Essa dinâmica destaca uma diferença marcante entre os imigrantes italianos que chegaram a Porto Alegre no final do século XIX e os que, desde 1875, se dirigiram para a serra gaúcha. Enquanto os primeiros se inseriram no meio urbano e no comércio, os últimos vieram com o objetivo de colonizar terras e se dedicaram principalmente à agricultura. Porto Alegre, assim, tornou-se um verdadeiro gueto italiano urbano, refletindo a riqueza cultural e econômica trazida por esses imigrantes.
No processo de restauração, como o que estamos desenvolvendo para a Casa Rosa, realizamos muita pesquisa e análise de documentos, registros e fotos, além de criar ferramentas essenciais como o mapa de danos (representação gráfica que identifica, registra e analisa os problemas de uma edificação, como trincas, infiltrações, corrosão e descolamento de revestimentos).
Para edificações históricas, o mapa é indispensável para proteger o patrimônio cultural. Já em prédios modernos, ele contribui para a segurança estrutural e previne problemas futuros.
Essa ferramenta é crucial para nortear o trabalho, garantindo eficiência e precisão no planejamento e no orçamento. Um passo essencial para preservar histórias e espaços!
Os trabalhos de restauro têm como diretrizes a recuperação das lesões e a conservação da tipologia arquitetônica original da edificação, preservando sua autenticidade sempre que possível. As intervenções estão divididas em três etapas principais:
I - Intervenção no telhado e no interior da edificação:
Será realizada a remoção completa da estrutura de madeira remanescente do telhado, danificada pelo incêndio. A estrutura do entrepiso será revista integralmente, assim como o reboco interno comprometido pelas intempéries e pelo fogo, que será removido.
II - Reforço estrutural e intervenção nas fachadas:
Após a etapa inicial, será executada a limpeza das fachadas com jato de água de baixa pressão e escovação com cerdas plásticas, além do uso de ar comprimido para ornatos frágeis. Revestimentos degradados serão removidos, e novas aplicações seguirão a composição original identificada em análise laboratorial. Rebocos com integridade estrutural serão preservados, e lacunas serão preenchidas com reboco compatível. A camada pictórica existente será lixada, e novas tintas à base de silicato, em cores indicadas no projeto, serão aplicadas após a cura do reboco.

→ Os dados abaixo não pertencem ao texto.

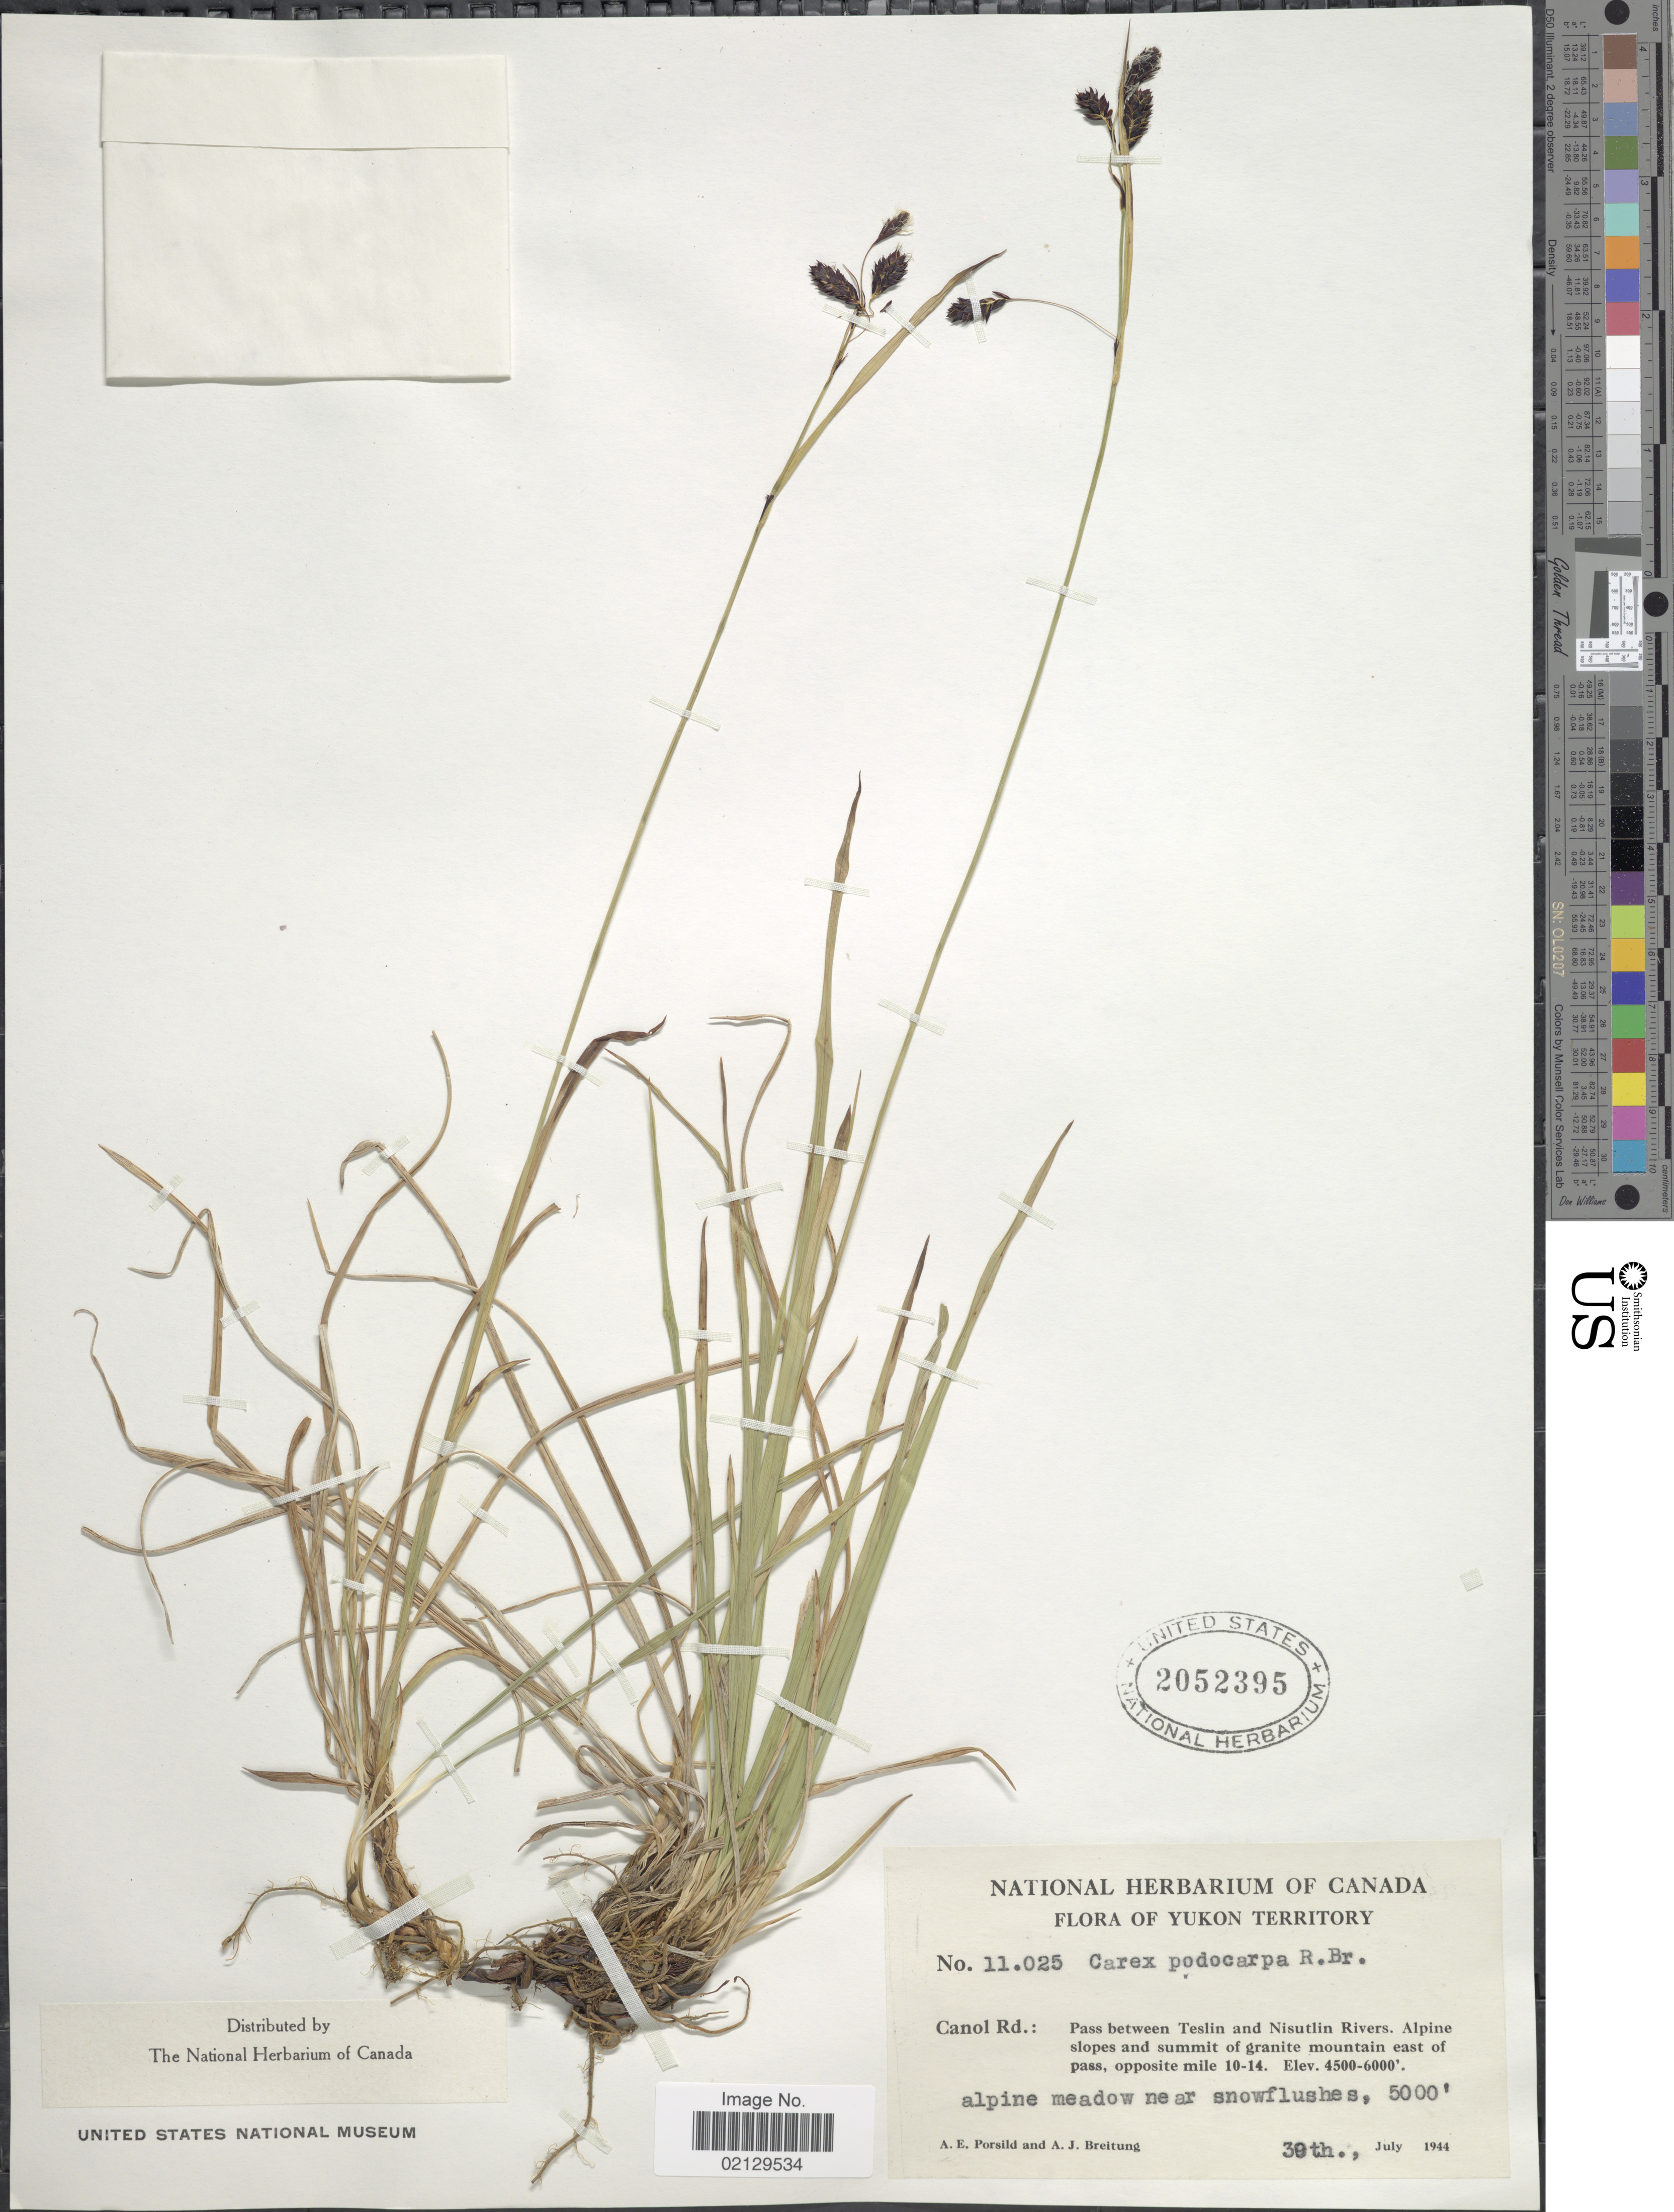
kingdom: Plantae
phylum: Tracheophyta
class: Liliopsida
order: Poales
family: Cyperaceae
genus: Carex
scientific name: Carex podocarpa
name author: R. Br.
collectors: A. E. Porsild & A. Breitung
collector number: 11025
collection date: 1944-07-30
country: Canada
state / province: Yukon Territory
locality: Cano Rd.: Pass between Teslin and Nisutlin Rivers, Alpine slopes and summit of granite mountain east of pass, opposite mile 10-14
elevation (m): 1524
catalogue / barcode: US 2052395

Esquadrias faltantes serão recriadas conforme o modelo original, enquanto as existentes serão restauradas, com remoção cuidadosa da camada pictórica e tratamento adequado antes de nova pintura.
III - Acessibilidade e Retrofit:
Elementos modernos serão introduzidos, como uma circulação vertical (elevador ou plataforma elevatória) e adequações horizontais em estrutura metálica reversível. Escadas serão ajustadas à NBR 9050, e sanitários unissex PNE serão instalados.
Novas intervenções:
- Cobertura em vidro com estrutura metálica;
- Pórtico de acesso em aço corten;
- Instalação de esquadrias novas e sanitários adicionais.
Essas ações visam integrar preservação e funcionalidade, alinhando o edifício às normas contemporâneas sem comprometer sua identidade histórica.